Other symptoms include a runny nose, raised temperature and vomiting after coughing.
The coughing can last for around three months (another name for whooping cough is the ‘hundred day cough’).
Whooping cough is caused by a bacterium called Bordetella pertussis, which can be passed from person to person through droplets in the air from coughing and sneezing.
Prevention And Management:
People with pertussis are infectious from the beginning of the catarrhal stage (runny nose, sneezing, low-grade fever, symptoms of the common cold) through the third week after the onset of paroxysms (multiple, rapid coughs) or until 5 days after the start of effective antimicrobial treatment.A reasonable guideline is to treat people age >1 year within 3 weeks of cough onset and infants age <1 year and pregnant women (especially near-term) within 6 weeks of cough onset. If the patient is diagnosed late, antibiotics will not alter the course of the illness and, even without antibiotics, the patient should no longer be spreading pertussis. Antibiotics decrease the duration of infectiousness and thus prevent spread
Prevention by vaccination is of primary importance given the seriousness of the disease in children. Although treatment is of little direct benefit to the person infected, antibiotics are recommended because they shorten the duration of infectiousness. It is currently estimated that the disease annually affects 48.5 million people worldwide, resulting in nearly 295,000 deaths.

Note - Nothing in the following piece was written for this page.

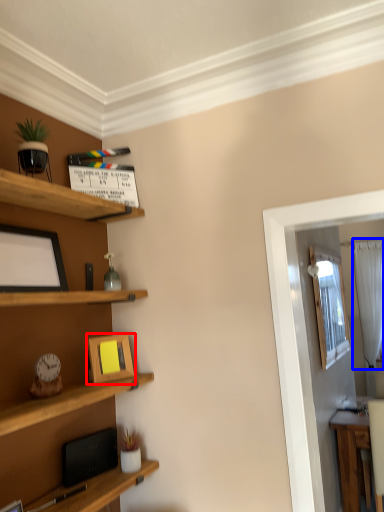
Question: Which object appears farthest to the camera in this image, picture frame (highlighted by a red box) or curtain (highlighted by a blue box)?

Choices:
 (A) picture frame
 (B) curtain

Answer: (B)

Whooping cough vaccination:
In the UK, all pregnant women are offered vaccination against whooping cough when they are 28-38 weeks pregnant. Getting vaccinated while you’re pregnant could help to protect your baby from developing whooping cough in its first few weeks of life.Children are vaccinated against whooping cough with the 5-in-1 vaccine at two, three and four months of age, and again with the 4-in-1 pre-school booster before starting school at the age of about three years and four months.Although the number of cases of whooping cough has fallen dramatically since vaccination began, it is still possible for children to get the infection, so having the vaccination is vital.The more people vaccinated against whooping cough the less chance there is of them passing on the infection to a young baby in which it could cause serious, and possibly fatal, complications.The effectiveness of the whooping cough vaccination may fade over time, meaning it is possible to develop the condition during adulthood if you were previously vaccinated.